* [Reading passage]:

#####

Four terrifying disasters waiting to happen


Daniel Martins
Digital Reporter

Monday, March 21, 2016, 8:30 AM - To step out the door of your house is to invite some measure of risk. 

It's not that the gods have it in for you. It's just a question of location, probability, time of year, and lots of other things that factor into the chances of some hassle befalling you. 

This article, though, isn't about a car collision, or your computer at work going on the fritz, or slipping on an icy sidewalk. This is about the kind of catastrophe that can put a serious dent in your civilization.

We took a look at four terrifying disasters just waiting to happen.

The supervolcano lurking beneath Yellowstone

Image credit: Jim Peaco/National Park Service/Wikimedia Commons

When someone says "Yellowstone National Park," three things come to mind: The colourful Grand Prismatic Spring (up above), the geyser at Old Faithful, and the terrifying possibility of an erupting supervolcano.

The park sits on a large magma chamber, part of a supervolcano that has, in the past, belched out around 1,000 cubic kilometres of ash in one of several eruptions, enough to fill Lake Erie twice over. The last time an eruption that powerful happened, about 640,000 years ago, it carved the 55 by 80-kilometre Yellowstone Caldera out of the Earth.

Since then, it's experienced around two dozen smaller eruptions, though the last one about 70,000 years ago, long before the peopling of the Americas.

Image source: Wikimedia Commons

If another major eruption happens, however, expect some serious blowback, literally and figuratively.

A recent study found that if the supervolcano does erupt, it'll toss enough ash into the atmosphere to bury nearby cities up to a metre deep, with a dusting of a few millimetres in cities on the coasts, hundreds and thousands of kilometres away.

#####

* [Information supplied]:
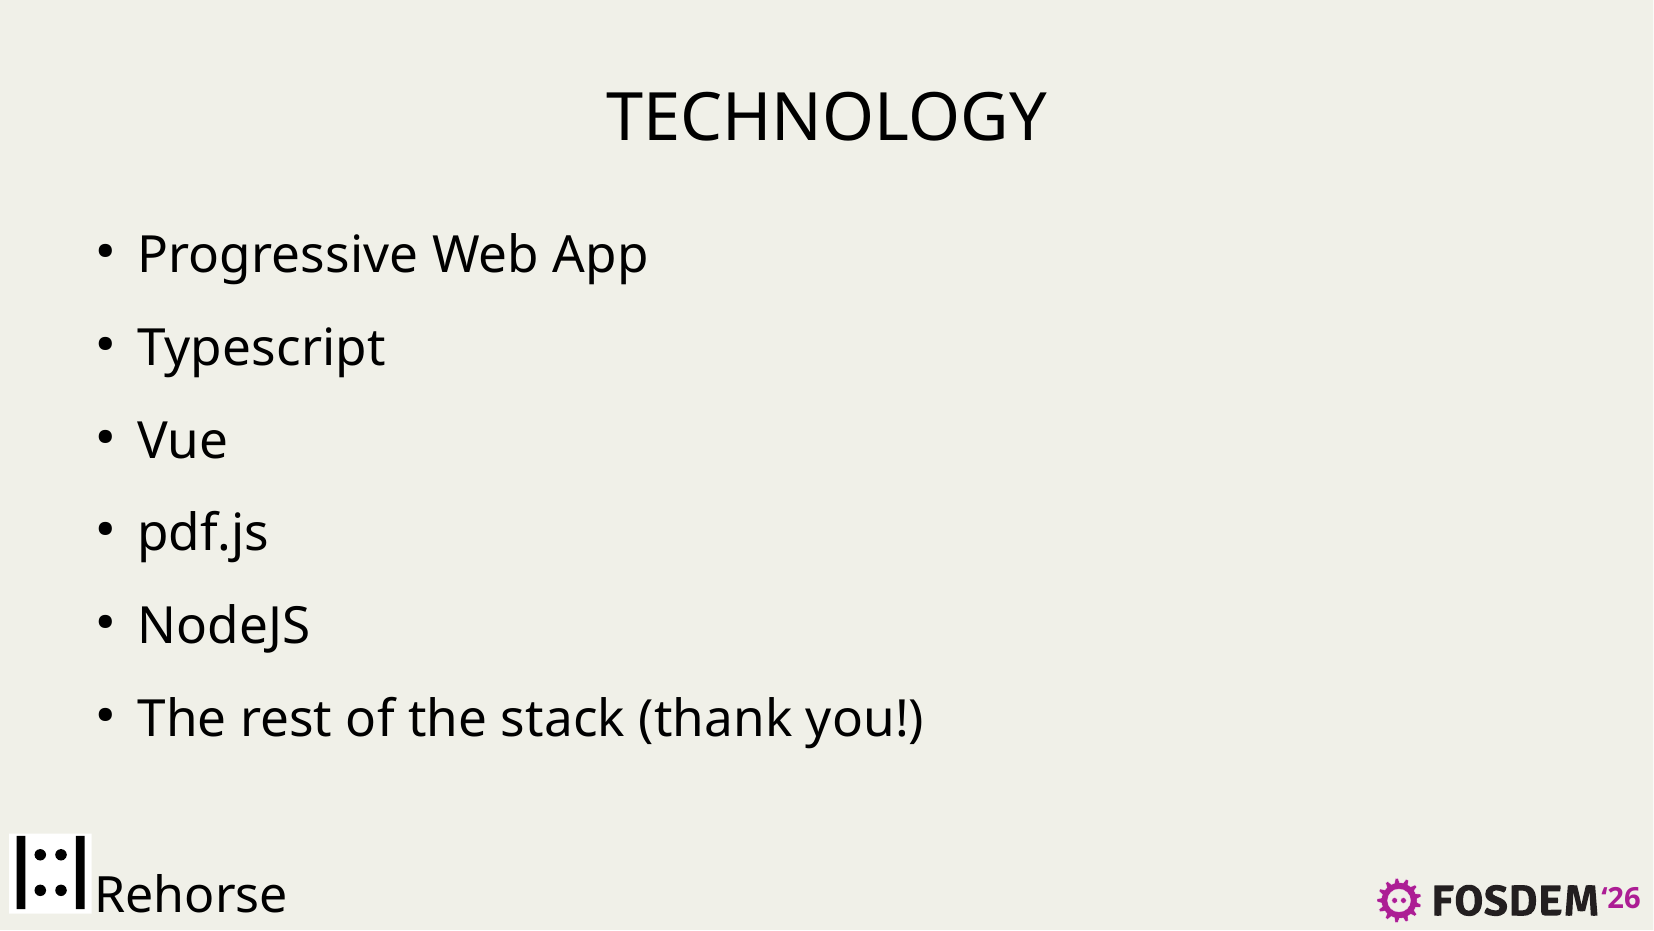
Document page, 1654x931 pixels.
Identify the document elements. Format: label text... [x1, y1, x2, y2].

list Progressive Web App Typescript Vue pdf.js NodeJS The rest of the stack (thank you!) [82, 217, 1571, 758]
title Technology [82, 37, 1571, 193]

#####

Please answer these questions about the Yellowstone supervolcano article above:
1. On what date was it published?
2. About how long ago did the eruption that carved out the Yellowstone Caldera happen?
3. About how long ago was the last of the smaller eruptions?

* [Output for this task]:
1. Monday, March 21, 2016.
2. About 640,000 years ago.
3. About 70,000 years ago.